BACKGROUND OF THE INVENTION

1. Field of the Invention

The present invention relates to a motor driving technology.

2. Description of the Related Art

In order to cool a large scale integrated circuit (LSI), a cooling device having a fan motor is used. The cooling device includes a three-phase brushless DC (direct current) motor and a driving device for driving the three-phase brushless DC motor.

The driving method of the three-phase brushless DC motor is split into sensor driving and sensorless driving in substance. In sensor driving, a driving circuit uses a sensor such as a Hall component or an optical encoder to detect a rotor position, i.e. a rotation angle, and sequentially switches a phase (driving phase) of a supplying current according to the detected rotor position. In sensorless driving, a zero-crossing timing of a back electromotive force generated by each phase coil of the motor is detected for switching the driving phase sequentially.

Patent Document 1: Japanese Patent Publication No. 5-137379

Patent Document 2: Japanese Patent Publication No. 2008-022692

SUMMARY OF THE INVENTION

[Problems to be Solved by the Invention]

FIG. 1 is a block diagram of a cooling device having a sensor proposed by the present inventor. The cooling device 1004 includes a three-phase brushless DC motor (hereinafter referred to as motor) 6, a driving device 1100 of the driving fan motor 6, and three Hall components 8a-8c.

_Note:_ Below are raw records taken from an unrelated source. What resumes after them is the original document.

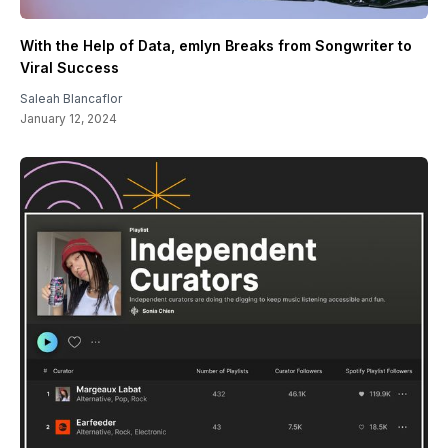
With the Help of Data, emlyn Breaks from Songwriter to
Viral Success
Saleah Blancaflor
January 12, 2024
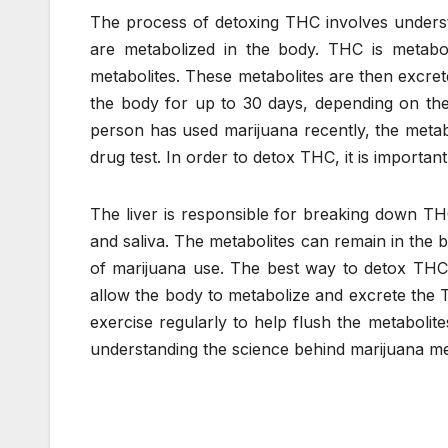
The process of detoxing THC involves underst
are metabolized in the body. THC is metabol
metabolites. These metabolites are then excret
the body for up to 30 days, depending on the
person has used marijuana recently, the metabol
drug test. In order to detox THC, it is import
The liver is responsible for breaking down THC
and saliva. The metabolites can remain in the
of marijuana use. The best way to detox THC i
allow the body to metabolize and excrete the T
exercise regularly to help flush the metabolit
understanding the science behind marijuana me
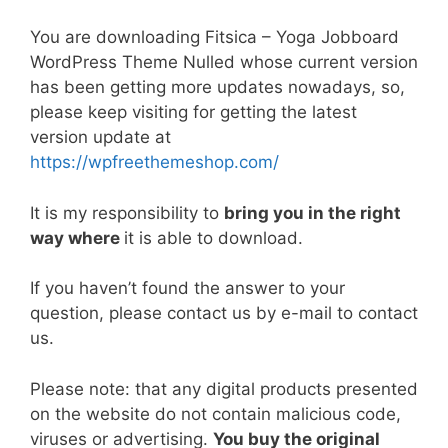
a
w
m
nt
e
n
h
o
h
c
itt
ai
er
d
k
at
p
ar
You are downloading Fitsica – Yoga Jobboard
e
er
l
e
di
e
s
y
e
WordPress Theme Nulled whose current version
has been getting more updates nowadays, so,
b
st
t
dI
A
Li
please keep visiting for getting the latest
o
n
p
n
version update at
o
p
k
https://wpfreethemeshop.com/
k
It is my responsibility to
bring you in the right
way where
it is able to download.
If you haven’t found the answer to your
question, please contact us by e-mail to contact
us.
Please note: that any digital products presented
on the website do not contain malicious code,
viruses or advertising.
You buy the original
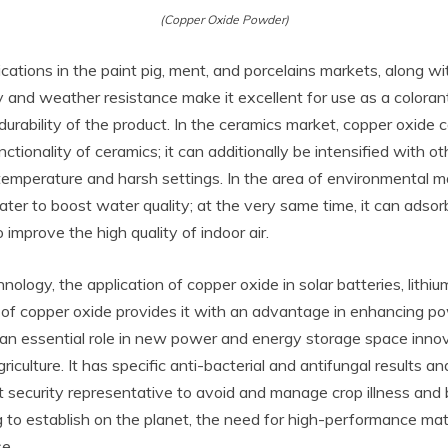
(Copper Oxide Powder)
cations in the paint pig, ment, and porcelains markets, along w
y and weather resistance make it excellent for use as a coloran
urability of the product. In the ceramics market, copper oxide ca
tionality of ceramics; it can additionally be intensified with 
h-temperature and harsh settings. In the area of environmenta
 water to boost water quality; at the very same time, it can a
improve the high quality of indoor air.
gy, the application of copper oxide in solar batteries, lithium
ty of copper oxide provides it with an advantage in enhancing
 an essential role in new power and energy storage space innov
riculture. It has specific anti-bacterial and antifungal results a
nt security representative to avoid and manage crop illness and b
o establish on the planet, the need for high-performance mate
se.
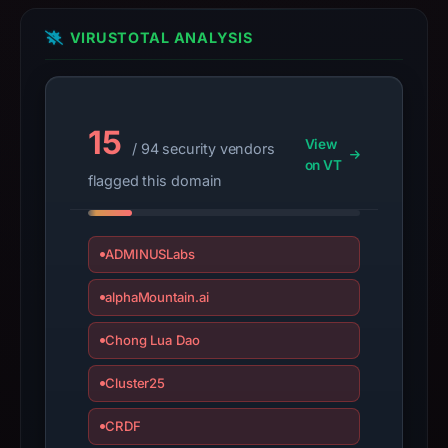
details
may
VIRUSTOTAL ANALYSIS
have
changed
since
collection.
15
View
/ 94 security vendors
on VT
This
flagged this domain
report
summarizes
time-
ADMINUSLabs
bound
observations,
alphaMountain.ai
not
Chong Lua Dao
a
live
Cluster25
guarantee.
Avoid
CRDF
interacting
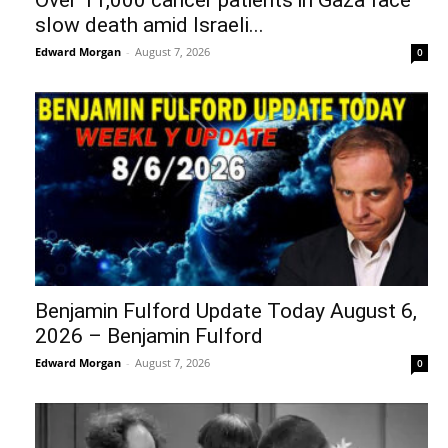
Over 11,000 cancer patients in Gaza face
slow death amid Israeli...
Edward Morgan
-
August 7, 2026
0
Benjamin Fulford Update Today August 6,
2026 – Benjamin Fulford
Edward Morgan
-
August 7, 2026
0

The Hall components 8a-8c are respectively disposed adjacent to the fan motor 6 and generate a pair of Hall signals (hereinafter referred to as Hall signal) H+, H− corresponding to a rotor position. A positional relation between the Hall components 8a-8c is meticulously adjusted in a manner enabling an electrical angle to become 120°.

The driving device 1100 includes a Hall signal detecting circuit 1010, a PWM (Pulse Width Modulation) signal generation circuit 1012, a driving signal synthesis circuit 1014, a driving circuit 1016, a rotation signal generation circuit 1020, and a power source 1022 for Hall component use.

The power source 1022 for Hall component use supplies a bias signal to the Hall components 8a-8c. The Hall signal detecting circuit 1010 receives three Hall signals and detects a timing for switching a driving phase according to the Hall signals. For example, the Hall signal detecting circuit 1010 may include a comparator which makes a comparison for the pair of Hall signals, and outputs an output signal of the comparator which is regarded as a signal denoting the timing for switching the driving phase. The Hall signal detecting circuit 1010 may also include an amplifier which performs a differential amplification for the pair of Hall signals. In this way, the driving circuit 1016 can perform a BTL (Bridged Transless) driving (linear driving) for the fan motor 6 according to an output of the amplifier.

The PWM signal generation circuit 1012 generates a pulse signal with a duty cycle corresponding to a target rotation speed of the fan motor 6. The driving signal synthesis circuit 1014 synthesizes the signals respectively from the Hall signal detecting circuit 1010 and the PWM signal generation circuit 1012 to generate a driving signal. The driving circuit 1016 drives the fan motor 6 according to the driving signal from the driving signal synthesis circuit 1014. The rotation signal generation circuit 1020 generates an effective rotation signal FG and outputs it to an outside while the rotor rotates a specific electrical angle every time,

The demands of miniaturizing and thinning the cooling device 1004 are raised increasingly. In the constitution shown in FIG. 1, the Hall components 8a-8c can stabilize the driving. On the contrary, a miniaturization of the cooling device 1004 will be limited by the thickness of the Hall components 8a-8c. Furthermore, a pin number (terminal number) of the driving device is requested to reduce. However, in the driving device 1100 shown in FIG. 1, many pins are required to receive the Hall signal, thereby limiting the miniaturization.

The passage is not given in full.